At the same time, the IRS is increasing its audit efforts, with Werfel noting on Thursday that the agency will focus on wealthy individuals and large corporations:

  • The IRS plans to triple the audit rates on large corporations with assets of more than $250 million. Audit rates for these companies will rise to 22.6% in tax year 2026 from  8.8% in 2019.
  • Large partnerships with assets of more than $10 million will see their audit rates increase 10-fold, rising to 1% in tax year 2026 from 0.1% in 2019.
  • Wealthy individuals with total positive income of more than $10 million will see their audit rates rise 50% to 16.5% from 11% in 2019.

"There is no new wave of audits coming from middle- and low-income [individuals], coming from mom and pops. That's not in our plans," Werfel said. 

But by targeting large corporations, intricate partnerships, and individuals earning over $10 million annually, the IRS aims to convey a message, as noted by the spokesperson.

"This emphasizes our focus on complex filers and high-wealth individuals," the spokesperson stated.

Dispelling the Myth of 87,000 Armed IRS Agents

The agency also highlighted its efforts to increase hiring, supported by the new IRA funding.
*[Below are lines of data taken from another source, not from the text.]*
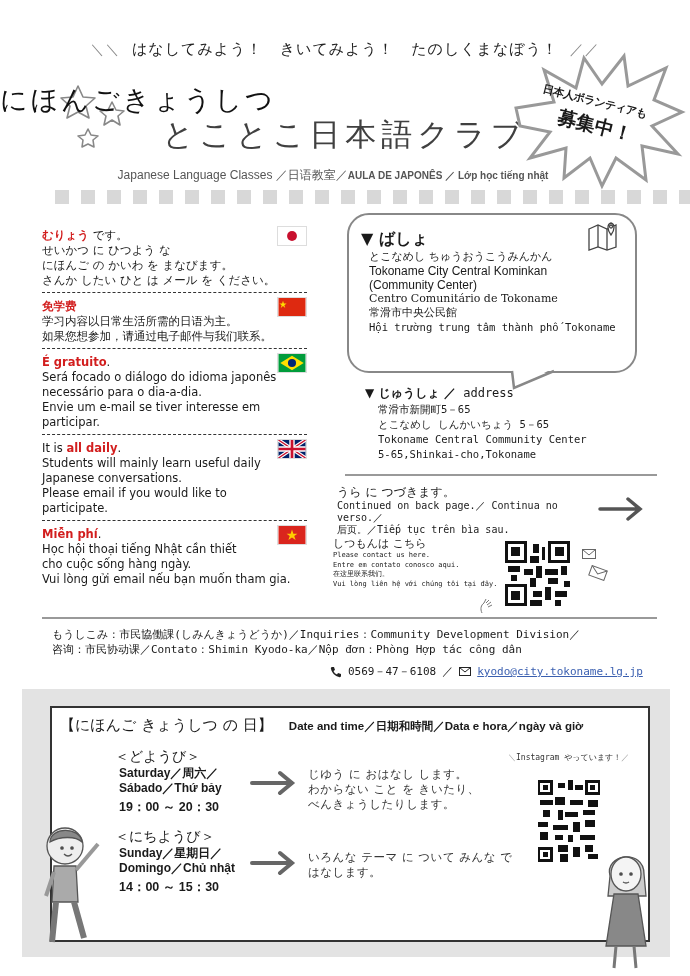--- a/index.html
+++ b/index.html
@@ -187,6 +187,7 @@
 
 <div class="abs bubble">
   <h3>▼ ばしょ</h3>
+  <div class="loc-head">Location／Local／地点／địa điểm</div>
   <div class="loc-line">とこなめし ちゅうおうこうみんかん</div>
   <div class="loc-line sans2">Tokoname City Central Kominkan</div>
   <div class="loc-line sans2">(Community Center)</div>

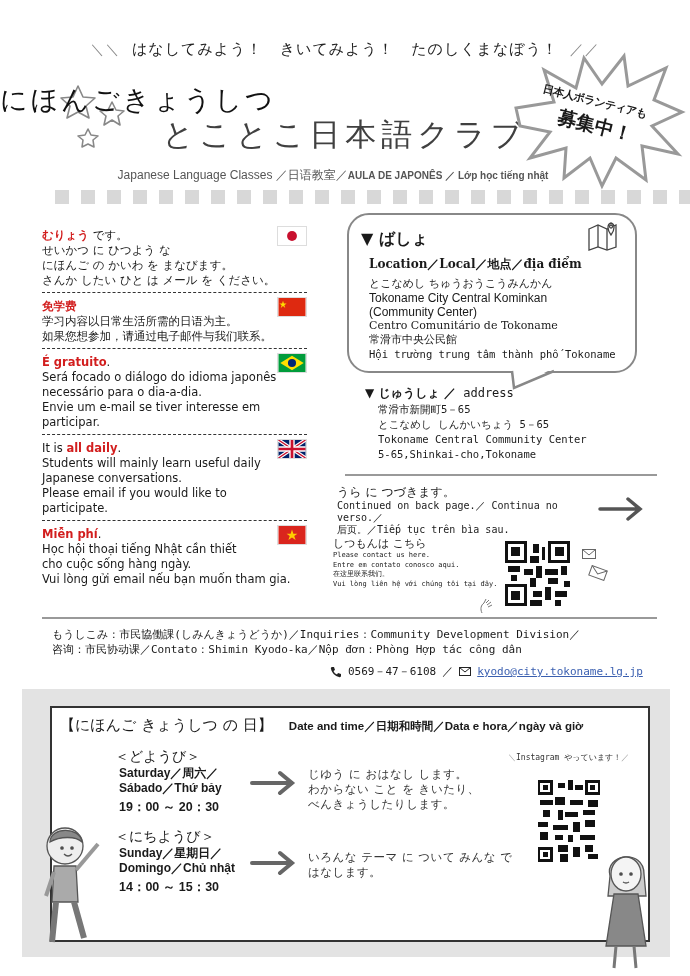--- a/index.html
+++ b/index.html
@@ -160,7 +160,7 @@
       </svg>
   </div>
   <div class="lang-block mono">
-    <div><span>It is </span><span class="red">all daily</span><span>.</span></div>
+    <div><span>It is </span><span class="red">all here</span><span>.</span></div>
     <div>Students will mainly learn useful daily</div>
     <div>Japanese conversations.</div>
     <div>Please email if you would like to</div>

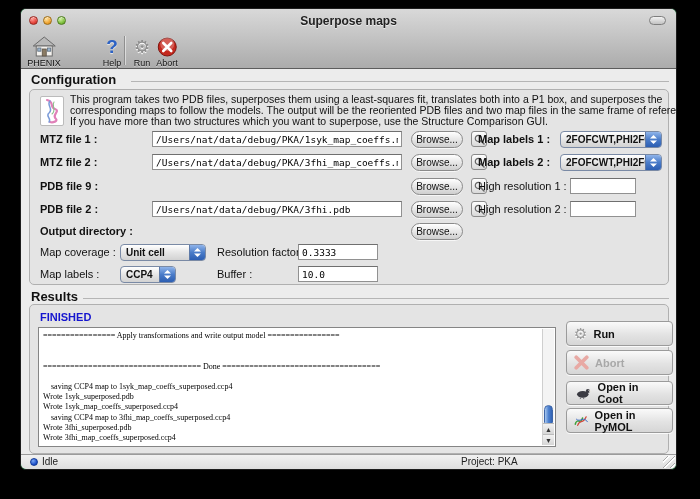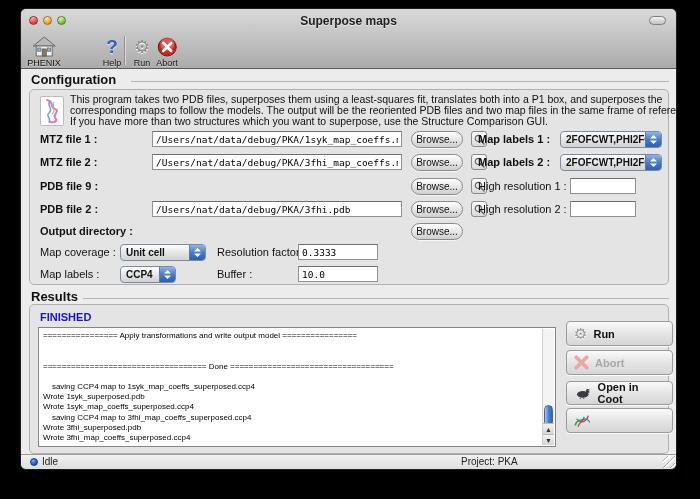--- a/index.html
+++ b/index.html
@@ -49,7 +49,7 @@
   
   #finished{position:absolute;font-size:11px;font-weight:bold;color:#1515cf;}
   #console{position:absolute;background:#fff;border:1px solid #858585;box-sizing:border-box;}
-  #console pre{margin:0;padding:3px 4px;font-family:Liberation Sans, sans-serif;font-size:8px;line-height:10.2px;color:#000;white-space:pre;}
+  #console pre{margin:0;padding:3px 4px;font-family:Liberation Serif, serif;font-size:8px;line-height:10.2px;color:#000;white-space:pre;}
   #vscroll{position:absolute;top:1px;right:1px;bottom:1px;width:12px;background:#f4f4f4;border-left:1px solid #cfcfcf;box-sizing:border-box;}
   #vthumb{position:absolute;left:1px;width:9px;height:22px;border-radius:5px;
     background:linear-gradient(90deg,#a8c8f0,#4e82d0 50%,#3263b4);border:1px solid #3e66a8;box-sizing:border-box;}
In the mid-1990s, the IRS had a workforce of over 100,000 employees, but by 2019, it had decreased to around 73,000 due to retirements and budget cuts. 

The spokesperson mentioned that the agency has now raised its workforce to approximately 90,000 full-time equivalent employees and plans to reach about 102,500 employees in the coming years. 

"This figure does not surpass historical peaks for IRS employment, remaining below the levels seen in the 1980s and early 1990s," the spokesperson explained.

Addressing concerns raised in 2022, the spokesperson clarified that the notion of the IRS hiring 87,000 new agents to audit individuals was unfounded after the IRA was passed.

"This should dispel any misconceptions about a massive increase in IRS agents," the spokesperson affirmed, highlighting that most new hires are replacing retiring staff members.